Denn César arbeitet in einem Mietshaus in Barcelona und darf dabei auf ausdrücklichen Wunsch der Bewohner auch in deren Wohnungen werkeln und walten, wenn beispielsweise einmal der Wasserhahn tropft. Mit einer Mieterin pflegt der unscheinbare, stets höfliche Mann sogar eine intime Beziehung – nur weiß sie nichts davon. Denn César bettet sich nachts regelmäßig und heimlich neben die schöne Clara (Marta Etura) und spielt perfekte Familie. Zumindest, bis ihr wirklicher Freund auftaucht und César vom Vorspiel zu seinem eigentlichen Ansinnen übergeht: Er möchte Claras Unbeschwertheit, Fröhlichkeit, ihr ganzes lebensbejahendes Dasein zerstören. Sukzessive setzt er dazu eine Kettenreaktion in Gang, bei der das Verstecken von Ungeziefer in ihren Schränken nur die erste von vielen Etappen ist.

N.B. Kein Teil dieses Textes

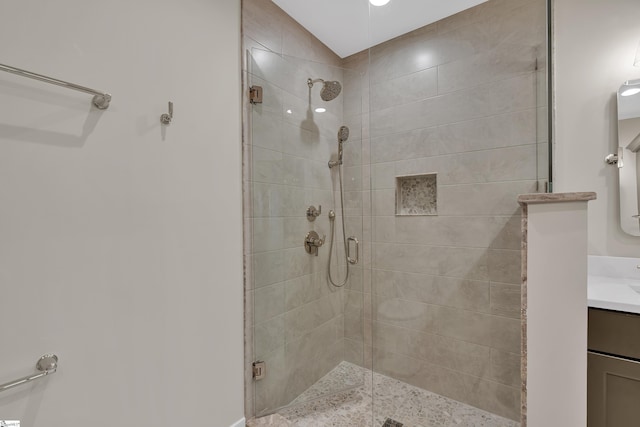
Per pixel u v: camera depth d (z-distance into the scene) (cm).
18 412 84
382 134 199
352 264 207
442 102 178
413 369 189
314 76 190
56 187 91
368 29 194
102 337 102
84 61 97
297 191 183
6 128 82
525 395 96
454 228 176
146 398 114
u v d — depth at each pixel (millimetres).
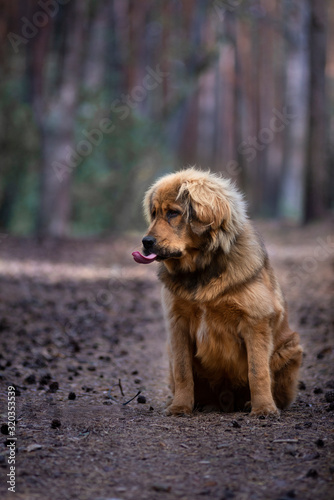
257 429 5660
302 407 6758
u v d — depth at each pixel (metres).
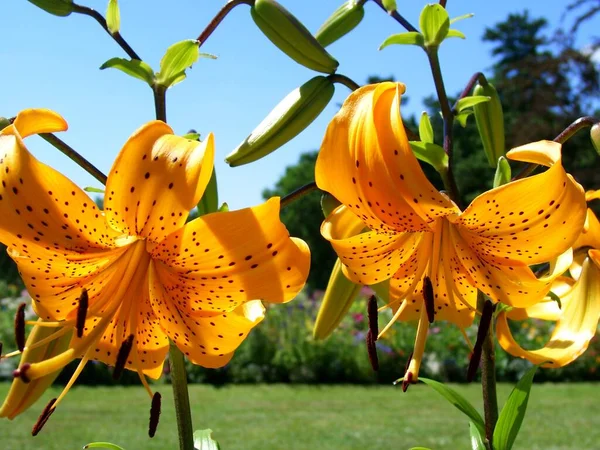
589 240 0.41
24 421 1.49
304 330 2.15
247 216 0.29
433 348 2.08
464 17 0.43
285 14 0.41
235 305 0.32
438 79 0.42
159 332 0.35
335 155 0.31
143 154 0.29
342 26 0.46
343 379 2.08
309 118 0.41
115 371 0.33
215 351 0.34
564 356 0.38
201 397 1.83
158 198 0.29
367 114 0.30
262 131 0.40
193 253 0.30
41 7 0.40
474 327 2.10
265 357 2.11
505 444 0.37
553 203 0.32
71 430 1.39
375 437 1.32
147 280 0.34
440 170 0.39
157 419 0.34
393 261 0.37
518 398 0.37
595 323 0.40
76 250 0.32
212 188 0.40
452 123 0.43
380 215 0.33
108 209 0.30
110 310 0.33
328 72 0.42
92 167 0.39
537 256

„Sleep Tight“ lebt von zwei für das Genre außergewöhnlichen Dingen: einem fabelhaften Hauptdarsteller, der es schafft, den bösen Mann aus dem Foyer nicht als ekelhaftes Monster erscheinen zu lassen, sondern vielmehr einen intelligenten Mann präsentiert, der seine Misanthropie schlicht bis zur letzten Konsequenz auslebt. Der zweite, noch befremdlichere Pluspunkt des Films ist die konsequente Inszenierung aus der Sicht des Bösewichts. So wird der Zuschauer faktisch zum Mittäter und zittert letztendlich sogar mit, wenn der Böse droht aufzufliegen.

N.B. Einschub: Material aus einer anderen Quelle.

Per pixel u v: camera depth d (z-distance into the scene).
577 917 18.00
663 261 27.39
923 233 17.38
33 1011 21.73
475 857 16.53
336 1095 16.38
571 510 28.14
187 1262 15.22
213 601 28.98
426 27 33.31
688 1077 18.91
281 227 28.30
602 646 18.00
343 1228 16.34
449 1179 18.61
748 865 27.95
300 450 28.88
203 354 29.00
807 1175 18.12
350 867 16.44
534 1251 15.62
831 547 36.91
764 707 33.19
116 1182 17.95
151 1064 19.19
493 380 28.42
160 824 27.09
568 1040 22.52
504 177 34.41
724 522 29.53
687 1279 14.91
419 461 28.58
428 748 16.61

„Sleep Tight“ ist ein packendes Stück Genrekino, ein Kissenkraller par excellence und der filmische Beweis dafür, dass guter Horror nicht immer Zombies braucht – ein höflicher Hausmeister genügt schon.

Aus dem „Meißner Tageblatt“ vom 27. Juni 2012.

„Die Wohnung“ (Kinostart: 14. Juni 2012)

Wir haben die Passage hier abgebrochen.